GIVEN DATA:
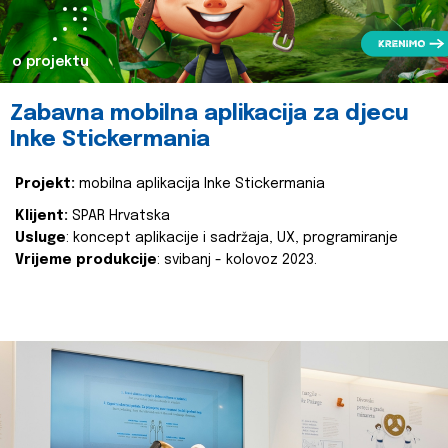
o projektu
Zabavna mobilna aplikacija za djecu
Inke Stickermania
Projekt:
mobilna aplikacija Inke Stickermania
Klijent:
SPAR Hrvatska
Usluge
: koncept aplikacije i sadržaja, UX, programiranje
Vrijeme produkcije
: svibanj - kolovoz 2023.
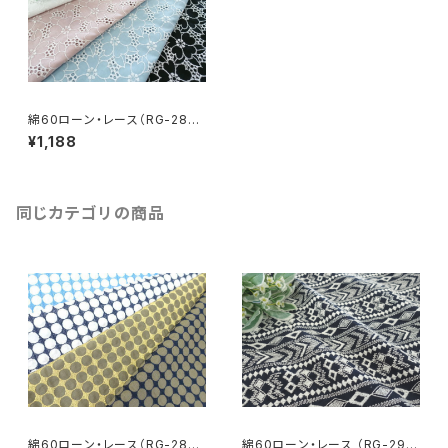
綿60ローン・レース（RG-2829
7）
¥1,188
同じカテゴリの商品
綿60ローン・レース（RG-2836
綿60ローン・レース （RG-293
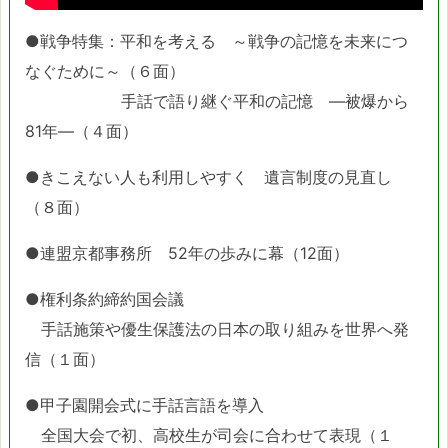
●戦争特集：平和を考える ～戦争の記憶を未来につ
なぐために～（６面）
手話で語り継ぐ平和の記憶 ―被爆から
81年―（４面）
●きこえない人も利用しやすく 遺言制度の見直し
（８面）
●連盟京都事務所 52年の歩みに幕（12面）
●権利条約締約国会議
手話施策や優生保護法の日本の取り組みを世界へ発
信（１面）
●甲子園開会式に手話言語を導入
全国大会で初、高校生が司会に合わせて表現（１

WORK ITEM:
Copy the text from every record above word for word, keeping each line as it appears. Leave out the pictures.

THE ANSWER:
o projektu
Zabavna mobilna aplikacija za djecu
Inke Stickermania
Projekt:
mobilna aplikacija Inke Stickermania
Klijent:
SPAR Hrvatska
Usluge
: koncept aplikacije i sadržaja, UX, programiranje
Vrijeme produkcije
: svibanj - kolovoz 2023.
綿60ローン・レース（RG-2829
7）
¥1,188
同じカテゴリの商品
綿60ローン・レース（RG-2836
綿60ローン・レース （RG-293
●戦争特集：平和を考える ～戦争の記憶を未来につ
なぐために～（６面）
手話で語り継ぐ平和の記憶 ―被爆から
81年―（４面）
●きこえない人も利用しやすく 遺言制度の見直し
（８面）
●連盟京都事務所 52年の歩みに幕（12面）
●権利条約締約国会議
手話施策や優生保護法の日本の取り組みを世界へ発
信（１面）
●甲子園開会式に手話言語を導入
全国大会で初、高校生が司会に合わせて表現（１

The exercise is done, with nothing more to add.